* **What is required**
What you return should be every line of the material, unchanged.

====================

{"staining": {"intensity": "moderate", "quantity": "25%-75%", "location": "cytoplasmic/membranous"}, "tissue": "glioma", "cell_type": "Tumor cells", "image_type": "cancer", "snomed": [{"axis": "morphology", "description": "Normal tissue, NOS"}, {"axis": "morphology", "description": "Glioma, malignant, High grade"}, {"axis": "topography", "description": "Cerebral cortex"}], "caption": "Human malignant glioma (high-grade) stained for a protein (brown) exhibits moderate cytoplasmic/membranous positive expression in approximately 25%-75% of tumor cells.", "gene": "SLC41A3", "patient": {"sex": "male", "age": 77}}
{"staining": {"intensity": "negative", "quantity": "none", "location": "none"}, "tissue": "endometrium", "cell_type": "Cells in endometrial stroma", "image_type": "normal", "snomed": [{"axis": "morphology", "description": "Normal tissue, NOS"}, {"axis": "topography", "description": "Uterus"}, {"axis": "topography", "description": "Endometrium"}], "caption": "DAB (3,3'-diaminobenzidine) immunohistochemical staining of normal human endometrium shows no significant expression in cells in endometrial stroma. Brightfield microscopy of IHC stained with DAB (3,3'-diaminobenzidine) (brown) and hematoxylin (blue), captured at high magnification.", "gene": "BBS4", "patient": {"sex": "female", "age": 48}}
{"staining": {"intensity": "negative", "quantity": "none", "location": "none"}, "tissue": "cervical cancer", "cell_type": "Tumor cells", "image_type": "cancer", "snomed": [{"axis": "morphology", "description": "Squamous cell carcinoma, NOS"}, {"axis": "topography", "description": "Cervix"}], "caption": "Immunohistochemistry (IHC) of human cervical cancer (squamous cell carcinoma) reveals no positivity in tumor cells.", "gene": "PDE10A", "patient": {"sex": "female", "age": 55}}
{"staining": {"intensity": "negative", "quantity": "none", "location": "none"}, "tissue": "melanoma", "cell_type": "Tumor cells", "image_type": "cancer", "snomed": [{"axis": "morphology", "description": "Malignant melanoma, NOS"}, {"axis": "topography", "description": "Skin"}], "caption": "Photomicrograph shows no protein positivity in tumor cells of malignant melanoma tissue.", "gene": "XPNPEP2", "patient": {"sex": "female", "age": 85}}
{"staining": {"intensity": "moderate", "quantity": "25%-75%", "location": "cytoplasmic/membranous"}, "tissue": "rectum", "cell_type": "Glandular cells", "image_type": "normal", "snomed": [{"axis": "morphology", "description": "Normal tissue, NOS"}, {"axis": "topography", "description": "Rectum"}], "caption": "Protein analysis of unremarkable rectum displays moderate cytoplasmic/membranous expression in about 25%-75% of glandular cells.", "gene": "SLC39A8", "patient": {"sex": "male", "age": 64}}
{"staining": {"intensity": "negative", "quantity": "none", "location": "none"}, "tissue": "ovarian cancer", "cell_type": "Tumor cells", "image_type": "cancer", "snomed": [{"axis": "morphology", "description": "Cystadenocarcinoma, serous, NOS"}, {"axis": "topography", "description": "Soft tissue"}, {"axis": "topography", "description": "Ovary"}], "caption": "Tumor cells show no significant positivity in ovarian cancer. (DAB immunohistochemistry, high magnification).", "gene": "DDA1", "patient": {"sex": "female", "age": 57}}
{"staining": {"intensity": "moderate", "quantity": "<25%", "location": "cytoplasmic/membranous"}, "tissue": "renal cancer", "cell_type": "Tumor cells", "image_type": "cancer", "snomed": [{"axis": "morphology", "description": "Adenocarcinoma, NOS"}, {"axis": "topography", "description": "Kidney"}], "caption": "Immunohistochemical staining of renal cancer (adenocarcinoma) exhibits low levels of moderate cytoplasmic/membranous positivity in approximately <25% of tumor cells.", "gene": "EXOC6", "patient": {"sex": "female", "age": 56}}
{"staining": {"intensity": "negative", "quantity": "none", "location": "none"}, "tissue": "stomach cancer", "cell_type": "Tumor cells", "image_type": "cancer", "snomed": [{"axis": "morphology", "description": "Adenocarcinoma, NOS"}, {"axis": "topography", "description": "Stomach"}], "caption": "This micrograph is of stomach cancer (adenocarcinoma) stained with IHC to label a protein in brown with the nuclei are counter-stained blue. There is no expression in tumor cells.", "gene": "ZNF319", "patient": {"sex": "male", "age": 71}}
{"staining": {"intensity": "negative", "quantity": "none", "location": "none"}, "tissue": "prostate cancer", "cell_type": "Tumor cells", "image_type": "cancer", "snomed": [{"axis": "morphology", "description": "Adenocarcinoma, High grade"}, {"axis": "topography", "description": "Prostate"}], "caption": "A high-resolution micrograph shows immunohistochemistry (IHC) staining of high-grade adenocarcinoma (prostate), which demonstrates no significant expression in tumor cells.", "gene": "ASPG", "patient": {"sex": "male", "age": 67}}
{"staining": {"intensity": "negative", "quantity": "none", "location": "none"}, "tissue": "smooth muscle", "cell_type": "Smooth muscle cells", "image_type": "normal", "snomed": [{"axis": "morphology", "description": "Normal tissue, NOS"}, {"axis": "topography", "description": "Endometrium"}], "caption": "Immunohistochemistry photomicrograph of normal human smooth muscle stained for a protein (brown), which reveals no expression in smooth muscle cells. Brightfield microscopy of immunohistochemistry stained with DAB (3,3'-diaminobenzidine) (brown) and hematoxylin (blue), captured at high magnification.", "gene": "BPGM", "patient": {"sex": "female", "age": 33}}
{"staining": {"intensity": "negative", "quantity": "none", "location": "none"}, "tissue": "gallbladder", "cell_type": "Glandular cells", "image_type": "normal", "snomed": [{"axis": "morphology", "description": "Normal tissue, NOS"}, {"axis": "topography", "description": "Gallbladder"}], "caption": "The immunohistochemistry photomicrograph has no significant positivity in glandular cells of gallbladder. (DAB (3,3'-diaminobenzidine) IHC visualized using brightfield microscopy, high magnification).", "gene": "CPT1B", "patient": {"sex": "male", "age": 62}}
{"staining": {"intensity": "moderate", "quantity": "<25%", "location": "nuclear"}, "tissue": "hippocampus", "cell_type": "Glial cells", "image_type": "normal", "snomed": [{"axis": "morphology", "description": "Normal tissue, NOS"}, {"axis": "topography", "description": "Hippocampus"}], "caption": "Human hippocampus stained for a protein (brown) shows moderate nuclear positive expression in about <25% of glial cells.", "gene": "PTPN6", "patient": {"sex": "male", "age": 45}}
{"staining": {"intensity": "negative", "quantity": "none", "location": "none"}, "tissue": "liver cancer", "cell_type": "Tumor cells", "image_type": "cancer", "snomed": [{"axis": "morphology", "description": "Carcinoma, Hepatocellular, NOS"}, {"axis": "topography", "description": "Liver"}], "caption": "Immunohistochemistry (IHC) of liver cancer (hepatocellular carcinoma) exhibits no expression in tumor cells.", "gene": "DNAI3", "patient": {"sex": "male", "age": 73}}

====================

* **Task response**
{"staining": {"intensity": "moderate", "quantity": "25%-75%", "location": "cytoplasmic/membranous"}, "tissue": "glioma", "cell_type": "Tumor cells", "image_type": "cancer", "snomed": [{"axis": "morphology", "description": "Normal tissue, NOS"}, {"axis": "morphology", "description": "Glioma, malignant, High grade"}, {"axis": "topography", "description": "Cerebral cortex"}], "caption": "Human malignant glioma (high-grade) stained for a protein (brown) exhibits moderate cytoplasmic/membranous positive expression in approximately 25%-75% of tumor cells.", "gene": "SLC41A3", "patient": {"sex": "male", "age": 77}}
{"staining": {"intensity": "negative", "quantity": "none", "location": "none"}, "tissue": "endometrium", "cell_type": "Cells in endometrial stroma", "image_type": "normal", "snomed": [{"axis": "morphology", "description": "Normal tissue, NOS"}, {"axis": "topography", "description": "Uterus"}, {"axis": "topography", "description": "Endometrium"}], "caption": "DAB (3,3'-diaminobenzidine) immunohistochemical staining of normal human endometrium shows no significant expression in cells in endometrial stroma. Brightfield microscopy of IHC stained with DAB (3,3'-diaminobenzidine) (brown) and hematoxylin (blue), captured at high magnification.", "gene": "BBS4", "patient": {"sex": "female", "age": 48}}
{"staining": {"intensity": "negative", "quantity": "none", "location": "none"}, "tissue": "cervical cancer", "cell_type": "Tumor cells", "image_type": "cancer", "snomed": [{"axis": "morphology", "description": "Squamous cell carcinoma, NOS"}, {"axis": "topography", "description": "Cervix"}], "caption": "Immunohistochemistry (IHC) of human cervical cancer (squamous cell carcinoma) reveals no positivity in tumor cells.", "gene": "PDE10A", "patient": {"sex": "female", "age": 55}}
{"staining": {"intensity": "negative", "quantity": "none", "location": "none"}, "tissue": "melanoma", "cell_type": "Tumor cells", "image_type": "cancer", "snomed": [{"axis": "morphology", "description": "Malignant melanoma, NOS"}, {"axis": "topography", "description": "Skin"}], "caption": "Photomicrograph shows no protein positivity in tumor cells of malignant melanoma tissue.", "gene": "XPNPEP2", "patient": {"sex": "female", "age": 85}}
{"staining": {"intensity": "moderate", "quantity": "25%-75%", "location": "cytoplasmic/membranous"}, "tissue": "rectum", "cell_type": "Glandular cells", "image_type": "normal", "snomed": [{"axis": "morphology", "description": "Normal tissue, NOS"}, {"axis": "topography", "description": "Rectum"}], "caption": "Protein analysis of unremarkable rectum displays moderate cytoplasmic/membranous expression in about 25%-75% of glandular cells.", "gene": "SLC39A8", "patient": {"sex": "male", "age": 64}}
{"staining": {"intensity": "negative", "quantity": "none", "location": "none"}, "tissue": "ovarian cancer", "cell_type": "Tumor cells", "image_type": "cancer", "snomed": [{"axis": "morphology", "description": "Cystadenocarcinoma, serous, NOS"}, {"axis": "topography", "description": "Soft tissue"}, {"axis": "topography", "description": "Ovary"}], "caption": "Tumor cells show no significant positivity in ovarian cancer. (DAB immunohistochemistry, high magnification).", "gene": "DDA1", "patient": {"sex": "female", "age": 57}}
{"staining": {"intensity": "moderate", "quantity": "<25%", "location": "cytoplasmic/membranous"}, "tissue": "renal cancer", "cell_type": "Tumor cells", "image_type": "cancer", "snomed": [{"axis": "morphology", "description": "Adenocarcinoma, NOS"}, {"axis": "topography", "description": "Kidney"}], "caption": "Immunohistochemical staining of renal cancer (adenocarcinoma) exhibits low levels of moderate cytoplasmic/membranous positivity in approximately <25% of tumor cells.", "gene": "EXOC6", "patient": {"sex": "female", "age": 56}}
{"staining": {"intensity": "negative", "quantity": "none", "location": "none"}, "tissue": "stomach cancer", "cell_type": "Tumor cells", "image_type": "cancer", "snomed": [{"axis": "morphology", "description": "Adenocarcinoma, NOS"}, {"axis": "topography", "description": "Stomach"}], "caption": "This micrograph is of stomach cancer (adenocarcinoma) stained with IHC to label a protein in brown with the nuclei are counter-stained blue. There is no expression in tumor cells.", "gene": "ZNF319", "patient": {"sex": "male", "age": 71}}
{"staining": {"intensity": "negative", "quantity": "none", "location": "none"}, "tissue": "prostate cancer", "cell_type": "Tumor cells", "image_type": "cancer", "snomed": [{"axis": "morphology", "description": "Adenocarcinoma, High grade"}, {"axis": "topography", "description": "Prostate"}], "caption": "A high-resolution micrograph shows immunohistochemistry (IHC) staining of high-grade adenocarcinoma (prostate), which demonstrates no significant expression in tumor cells.", "gene": "ASPG", "patient": {"sex": "male", "age": 67}}
{"staining": {"intensity": "negative", "quantity": "none", "location": "none"}, "tissue": "smooth muscle", "cell_type": "Smooth muscle cells", "image_type": "normal", "snomed": [{"axis": "morphology", "description": "Normal tissue, NOS"}, {"axis": "topography", "description": "Endometrium"}], "caption": "Immunohistochemistry photomicrograph of normal human smooth muscle stained for a protein (brown), which reveals no expression in smooth muscle cells. Brightfield microscopy of immunohistochemistry stained with DAB (3,3'-diaminobenzidine) (brown) and hematoxylin (blue), captured at high magnification.", "gene": "BPGM", "patient": {"sex": "female", "age": 33}}
{"staining": {"intensity": "negative", "quantity": "none", "location": "none"}, "tissue": "gallbladder", "cell_type": "Glandular cells", "image_type": "normal", "snomed": [{"axis": "morphology", "description": "Normal tissue, NOS"}, {"axis": "topography", "description": "Gallbladder"}], "caption": "The immunohistochemistry photomicrograph has no significant positivity in glandular cells of gallbladder. (DAB (3,3'-diaminobenzidine) IHC visualized using brightfield microscopy, high magnification).", "gene": "CPT1B", "patient": {"sex": "male", "age": 62}}
{"staining": {"intensity": "moderate", "quantity": "<25%", "location": "nuclear"}, "tissue": "hippocampus", "cell_type": "Glial cells", "image_type": "normal", "snomed": [{"axis": "morphology", "description": "Normal tissue, NOS"}, {"axis": "topography", "description": "Hippocampus"}], "caption": "Human hippocampus stained for a protein (brown) shows moderate nuclear positive expression in about <25% of glial cells.", "gene": "PTPN6", "patient": {"sex": "male", "age": 45}}
{"staining": {"intensity": "negative", "quantity": "none", "location": "none"}, "tissue": "liver cancer", "cell_type": "Tumor cells", "image_type": "cancer", "snomed": [{"axis": "morphology", "description": "Carcinoma, Hepatocellular, NOS"}, {"axis": "topography", "description": "Liver"}], "caption": "Immunohistochemistry (IHC) of liver cancer (hepatocellular carcinoma) exhibits no expression in tumor cells.", "gene": "DNAI3", "patient": {"sex": "male", "age": 73}}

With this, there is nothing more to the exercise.